**TASK REQUIREMENTS:** Give back each entry unchanged, minus pictures.

[DATA SUPPLIED Boundary: Start]

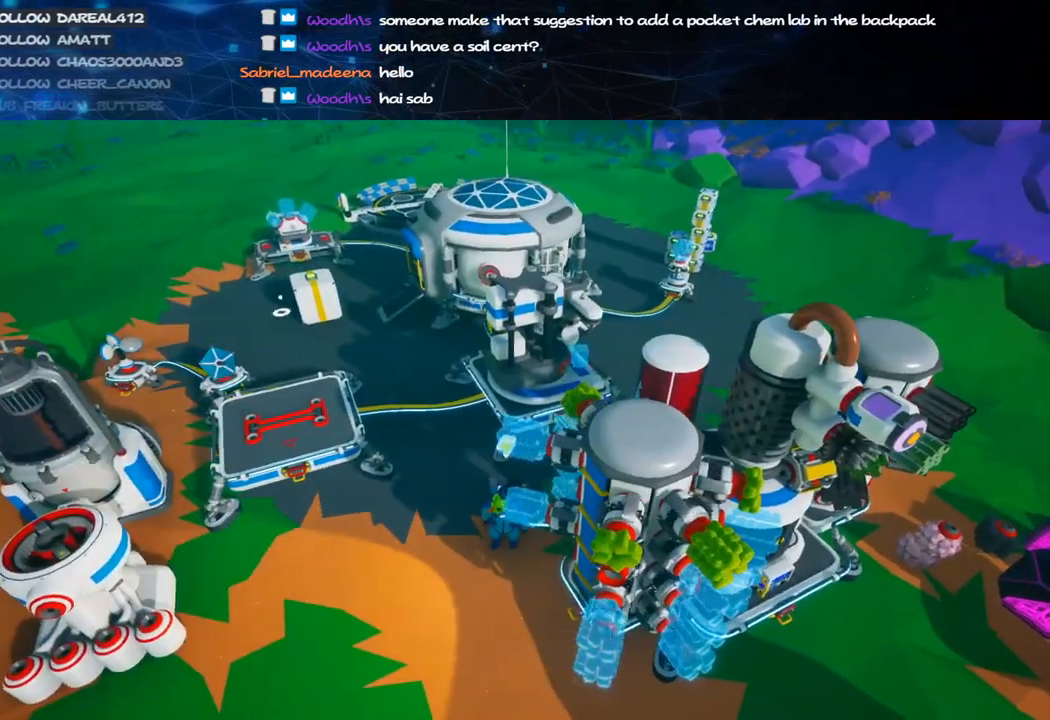
{"keys": [], "mouse": [], "events": [[300, "mouse_left", "down"], [380, "mouse_left", "up"]]}
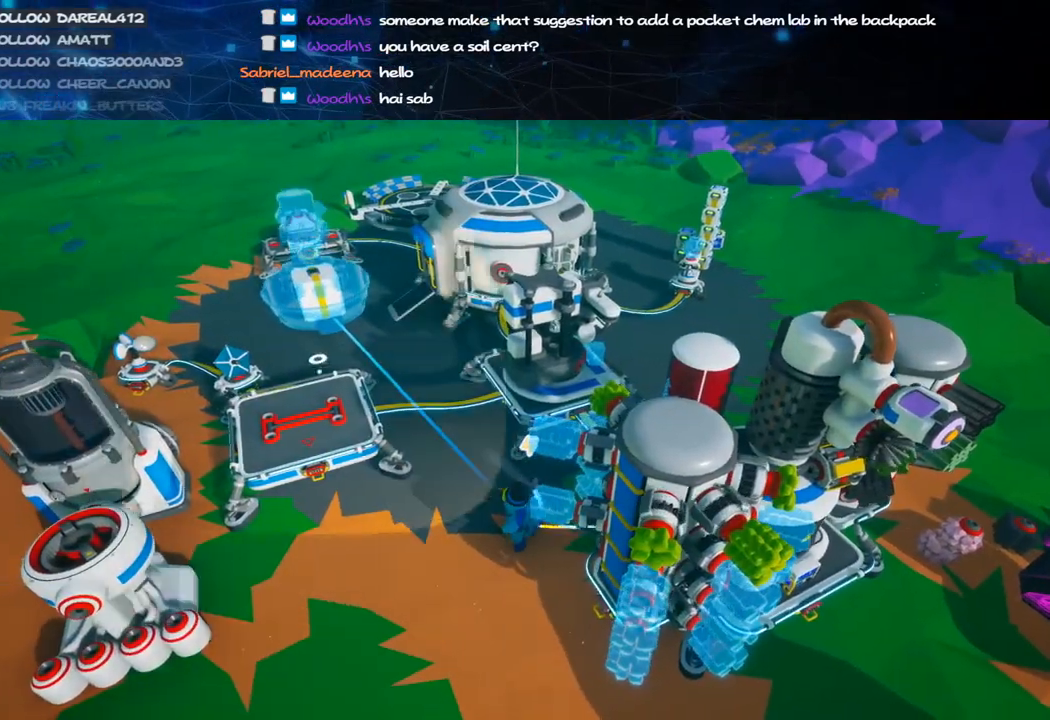
{"keys": ["f"], "mouse": ["right"], "events": [[20, "s", "down"], [120, "s", "up"], [200, "mouse_left", "down"], [280, "mouse_left", "up"], [320, "f", "down"], [360, "mouse_right", "down"]]}
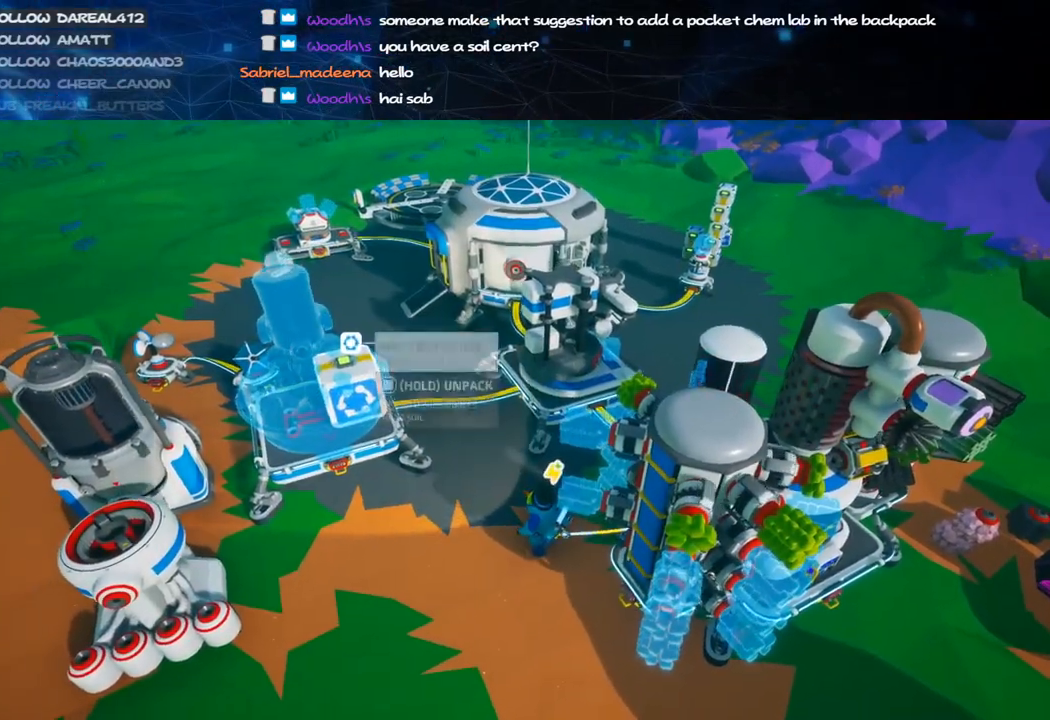
{"keys": ["f"], "mouse": ["right"], "events": []}
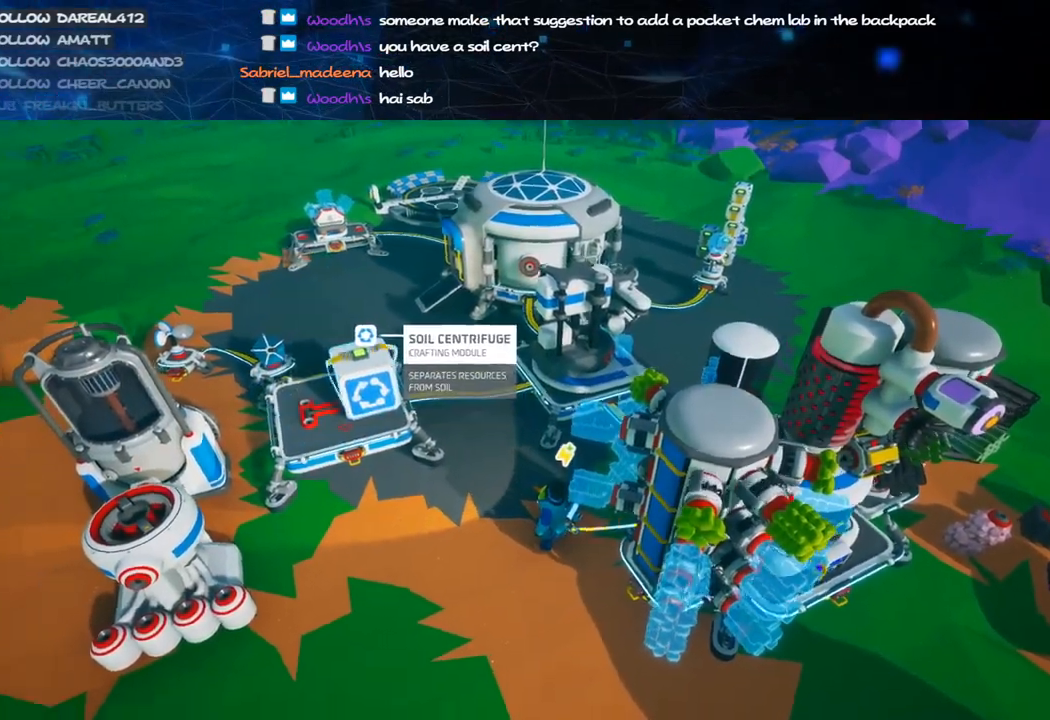
{"keys": [], "mouse": [], "events": [[20, "f", "up"], [40, "q", "down"], [60, "mouse_right", "up"], [140, "q", "up"], [300, "mouse_right", "down"], [460, "mouse_right", "up"]]}
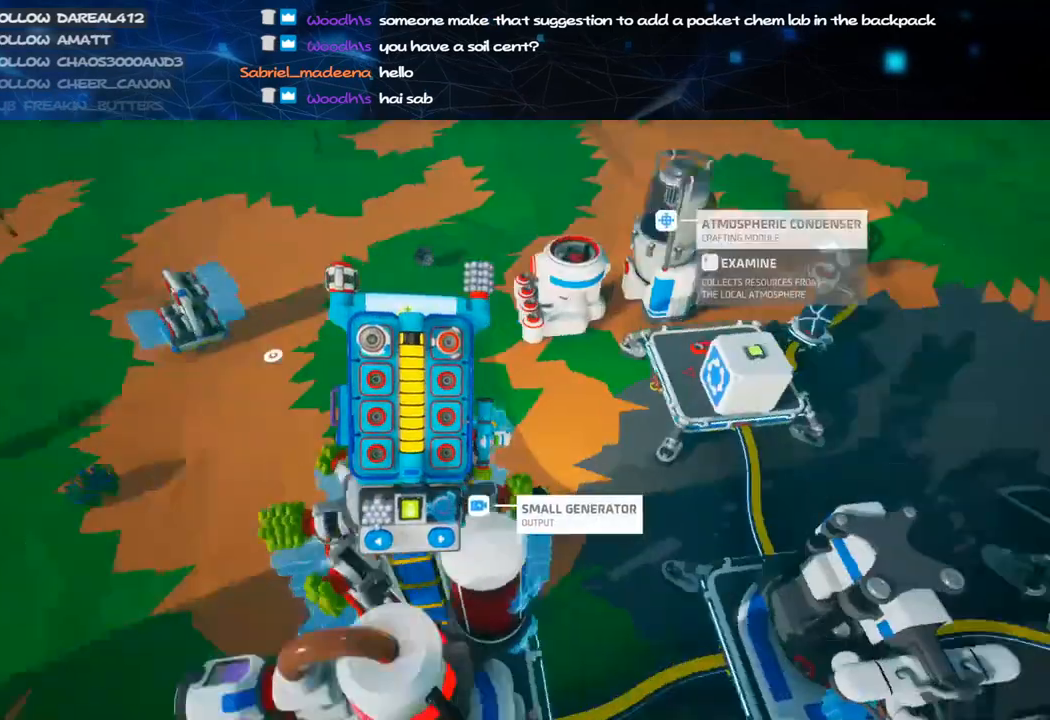
{"keys": [], "mouse": [], "events": []}
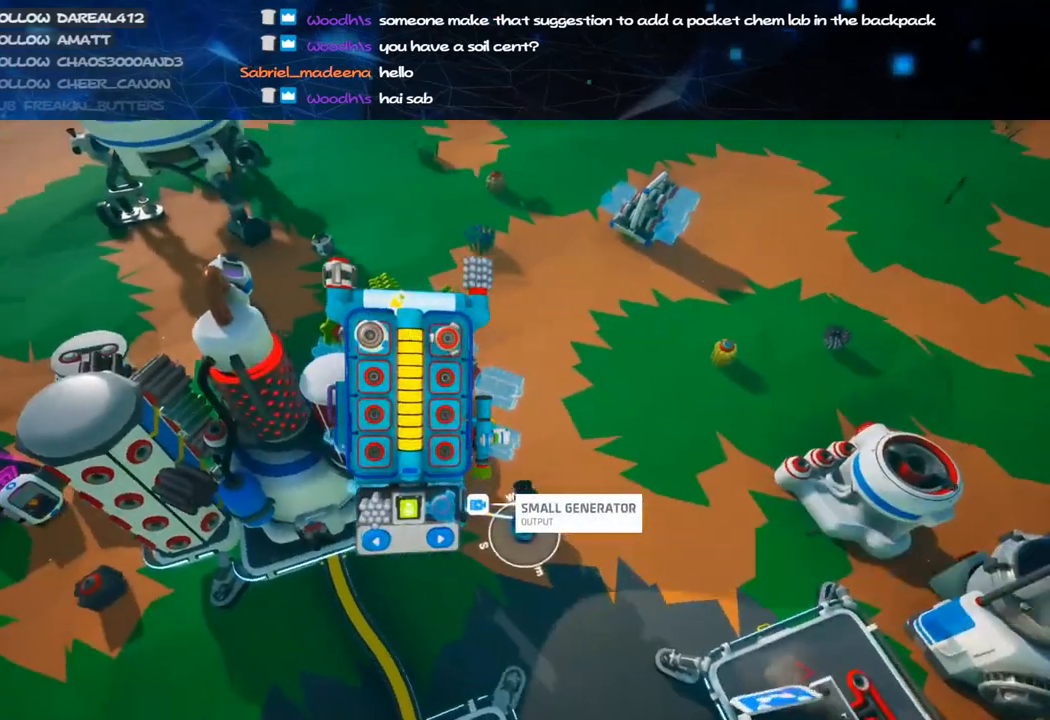
{"keys": ["w"], "mouse": [], "events": [[80, "w", "down"], [320, "q", "down"], [460, "q", "up"]]}
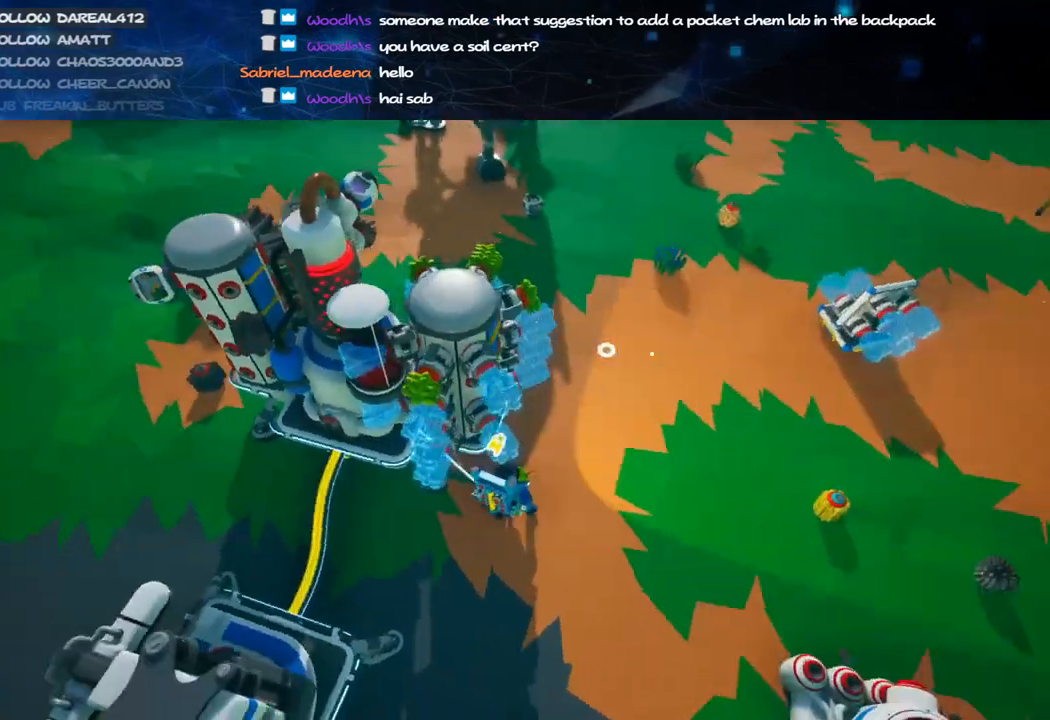
{"keys": ["shift", "w"], "mouse": [], "events": [[200, "w", "up"], [220, "d", "down"], [220, "mouse_right", "down"], [340, "w", "down"], [400, "d", "up"], [420, "mouse_right", "up"], [440, "shift", "down"]]}
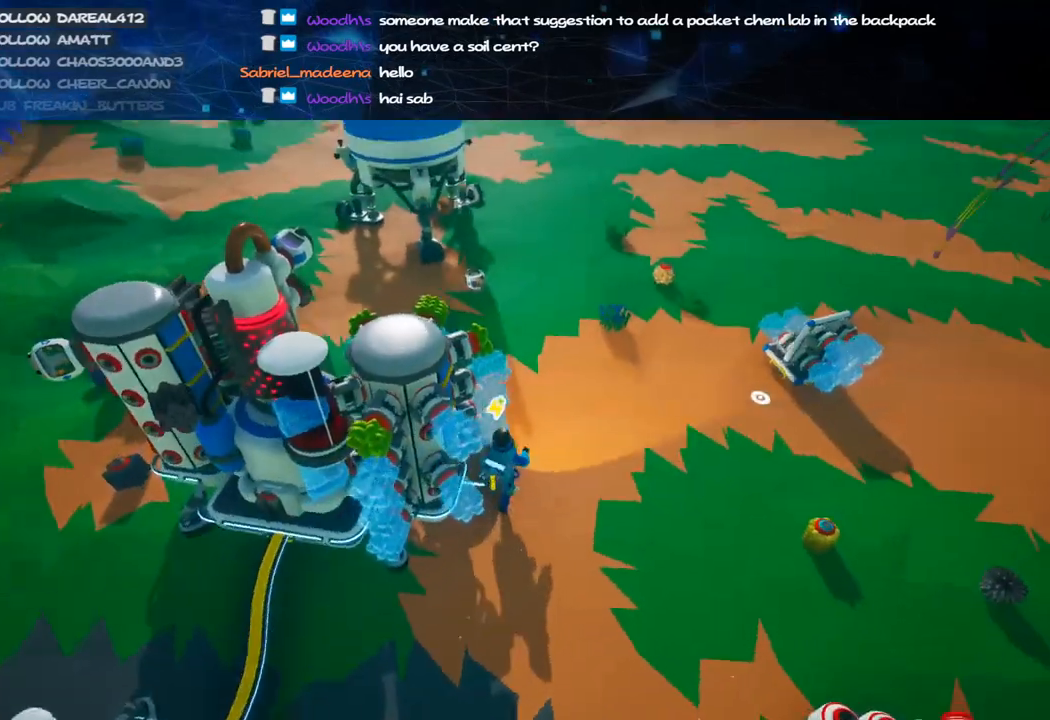
{"keys": ["w"], "mouse": ["right"], "events": [[80, "d", "down"], [80, "shift", "up"], [380, "mouse_right", "down"], [480, "d", "up"]]}
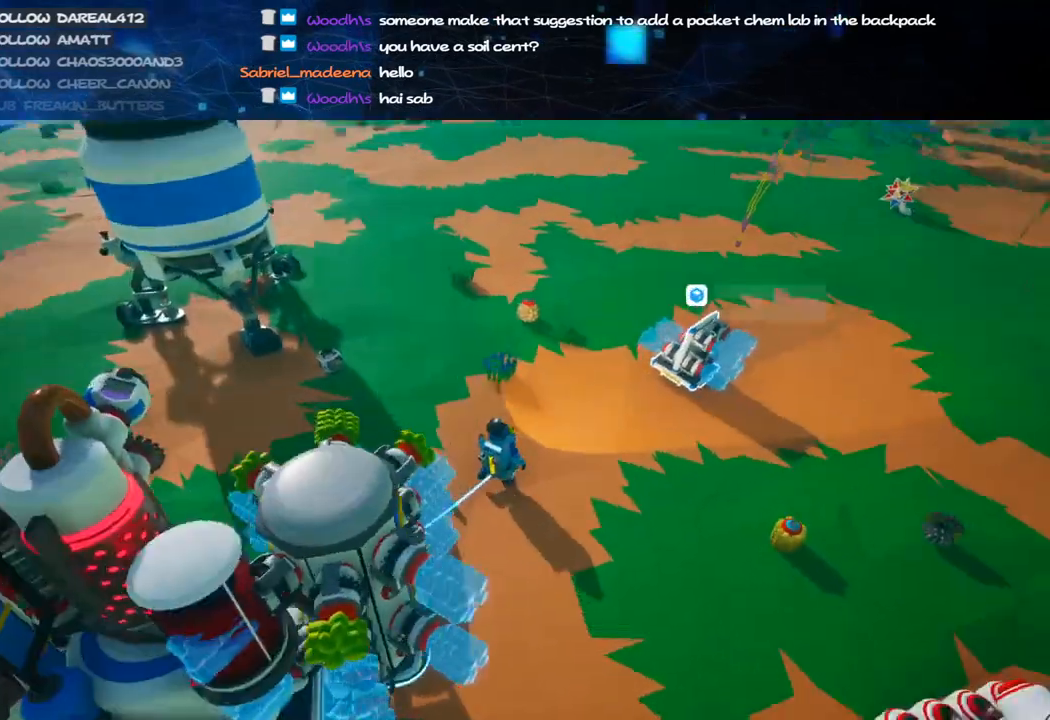
{"keys": ["w"], "mouse": [], "events": [[40, "mouse_right", "up"], [220, "e", "down"], [340, "e", "up"]]}
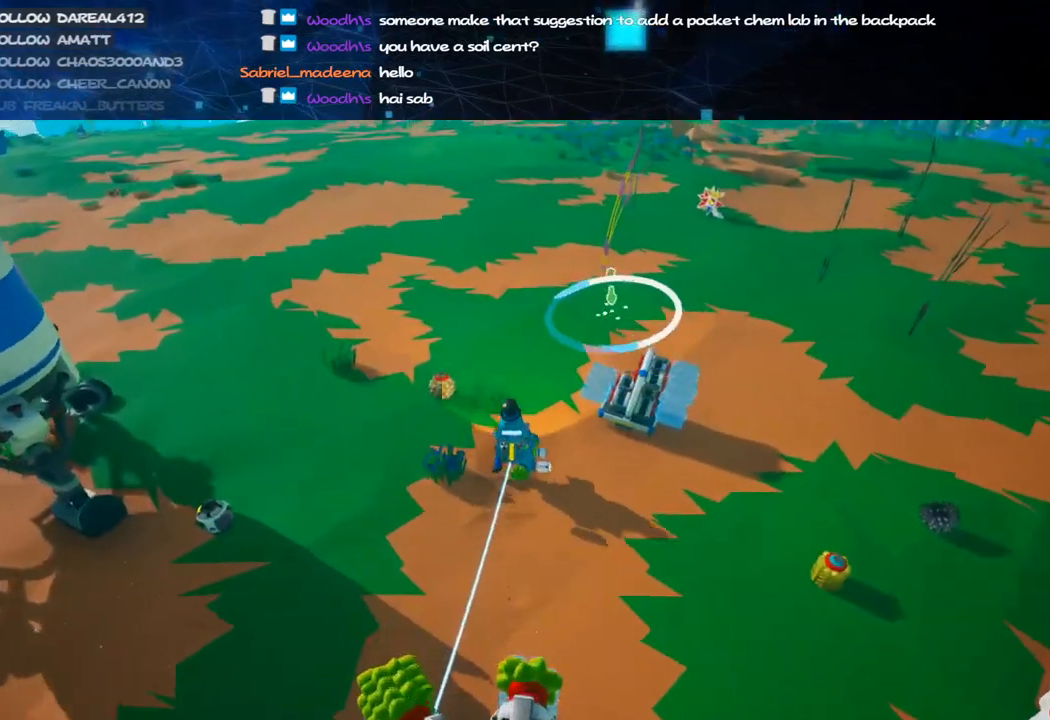
{"keys": ["w"], "mouse": ["left"], "events": [[80, "mouse_left", "down"]]}
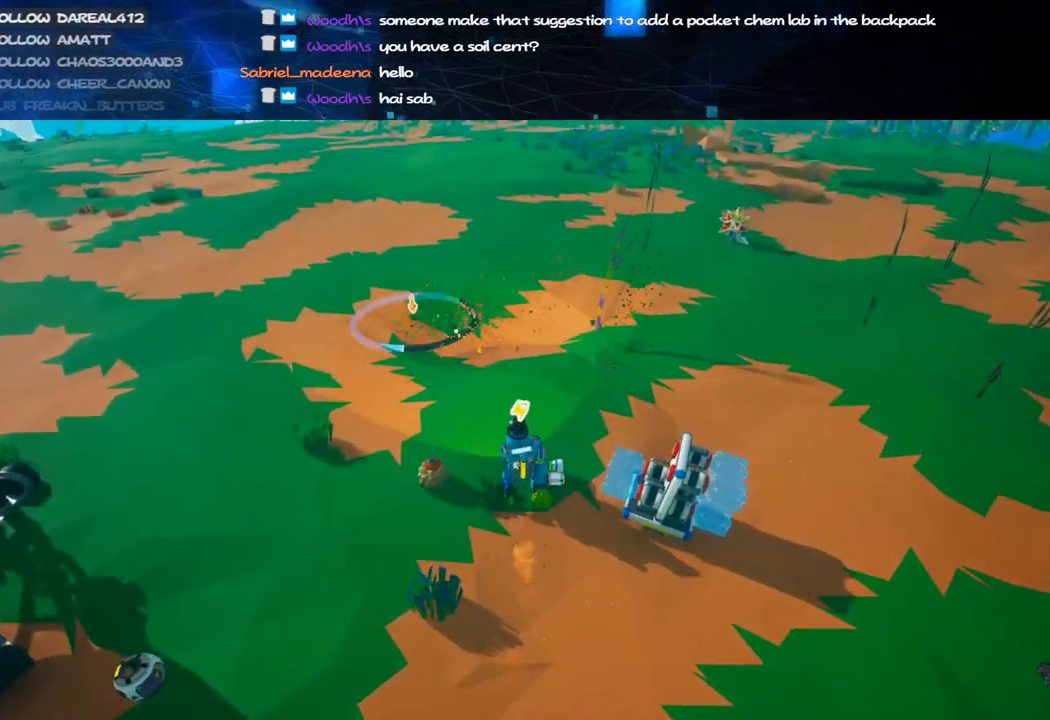
{"keys": ["w"], "mouse": ["left"], "events": []}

[DATA SUPPLIED Boundary: End]

**EXERCISE RESULT:**
{"keys": [], "mouse": [], "events": [[300, "mouse_left", "down"], [380, "mouse_left", "up"]]}
{"keys": ["f"], "mouse": ["right"], "events": [[20, "s", "down"], [120, "s", "up"], [200, "mouse_left", "down"], [280, "mouse_left", "up"], [320, "f", "down"], [360, "mouse_right", "down"]]}
{"keys": ["f"], "mouse": ["right"], "events": []}
{"keys": [], "mouse": [], "events": [[20, "f", "up"], [40, "q", "down"], [60, "mouse_right", "up"], [140, "q", "up"], [300, "mouse_right", "down"], [460, "mouse_right", "up"]]}
{"keys": [], "mouse": [], "events": []}
{"keys": ["w"], "mouse": [], "events": [[80, "w", "down"], [320, "q", "down"], [460, "q", "up"]]}
{"keys": ["shift", "w"], "mouse": [], "events": [[200, "w", "up"], [220, "d", "down"], [220, "mouse_right", "down"], [340, "w", "down"], [400, "d", "up"], [420, "mouse_right", "up"], [440, "shift", "down"]]}
{"keys": ["w"], "mouse": ["right"], "events": [[80, "d", "down"], [80, "shift", "up"], [380, "mouse_right", "down"], [480, "d", "up"]]}
{"keys": ["w"], "mouse": [], "events": [[40, "mouse_right", "up"], [220, "e", "down"], [340, "e", "up"]]}
{"keys": ["w"], "mouse": ["left"], "events": [[80, "mouse_left", "down"]]}
{"keys": ["w"], "mouse": ["left"], "events": []}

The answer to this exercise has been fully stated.